Patriotism spans continent, centuries
Fireworks, hot dogs, watermelon and the Fourth of July.
Nothing epitomizes the spirit of America like this summertime holiday and all that surrounds it. It is the singular day that inspires American patriotism like no other. It is our Independence Day, born of bloody battles and willful determination by our forefathers to free themselves of tyranny and oppression.
The right to celebrate this day was hard-fought. It came thanks to a determined group of colonists who risked life and limb to assert their rights to form their own nation, independent of Britain.
Our Continental Congress officially adopted the Declaration of Independence, drafted by Thomas Jefferson, on July 4, 1776. Its most familiar phrases are in its preamble: “We hold these truths to be self-evident; that all men are created equal; that they are endowed by their Creator with certain inalienable rights; that among these are life, liberty and the pursuit of happiness; that to secure these rights, governments are instituted among men, deriving their just powers from the consent of the governed.”
We have come far in these 235 years since that declaration was signed. In July 1776 there were 2.5 million people living in this newly established country, according to the U.S. Census bureau. In July 2011 there are an estimated 311.7 million. Then we were 13 colonies; today we are 50 states. Then we populated the eastern seaboard; today we stretch thousands of miles from the tip of Maine to the shores of Hawaii, from the Florida Keys to Alaska. Our communities are increasingly diversified, and we remain a beacon to those seeking freedom and more.

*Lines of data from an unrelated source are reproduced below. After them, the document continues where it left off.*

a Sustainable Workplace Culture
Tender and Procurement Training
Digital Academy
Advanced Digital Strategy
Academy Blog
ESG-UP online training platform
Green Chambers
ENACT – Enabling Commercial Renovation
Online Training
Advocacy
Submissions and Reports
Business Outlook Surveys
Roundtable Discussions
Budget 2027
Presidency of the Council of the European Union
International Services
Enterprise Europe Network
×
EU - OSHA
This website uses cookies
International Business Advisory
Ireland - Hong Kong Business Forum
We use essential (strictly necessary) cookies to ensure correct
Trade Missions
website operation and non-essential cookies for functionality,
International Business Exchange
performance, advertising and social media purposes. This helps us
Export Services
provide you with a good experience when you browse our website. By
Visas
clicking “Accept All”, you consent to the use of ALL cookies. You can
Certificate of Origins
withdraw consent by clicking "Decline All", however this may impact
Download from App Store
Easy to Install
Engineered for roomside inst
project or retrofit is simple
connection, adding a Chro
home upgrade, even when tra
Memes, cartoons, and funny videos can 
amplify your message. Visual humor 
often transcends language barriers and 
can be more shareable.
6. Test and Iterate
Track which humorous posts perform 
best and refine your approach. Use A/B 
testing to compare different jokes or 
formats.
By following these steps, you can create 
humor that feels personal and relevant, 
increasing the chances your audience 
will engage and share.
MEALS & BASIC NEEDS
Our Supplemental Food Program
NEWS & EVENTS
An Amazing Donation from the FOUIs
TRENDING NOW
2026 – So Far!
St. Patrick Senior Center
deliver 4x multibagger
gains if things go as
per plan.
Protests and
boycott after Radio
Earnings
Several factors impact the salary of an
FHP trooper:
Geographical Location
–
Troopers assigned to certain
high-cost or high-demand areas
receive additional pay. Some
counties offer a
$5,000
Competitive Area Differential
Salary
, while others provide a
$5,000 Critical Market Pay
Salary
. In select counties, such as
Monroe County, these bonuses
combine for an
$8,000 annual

While battles on America’s shores are a distant memory, the global threat of terrorism is never far away. As we sit in relative comfort, we know thousands of our sons and daughters are directly in harm’s way, spending this holiday helping protect against that very real threat of tyranny and oppression.
It is because of men and women like these through the centuries that, despite debate over laws and personal rights, we remain the land of the free, the home of the brave.
THE ISSUE: The Fourth of July.
WE SAY: Despite our many differences, we remain the land of the free, home of the brave.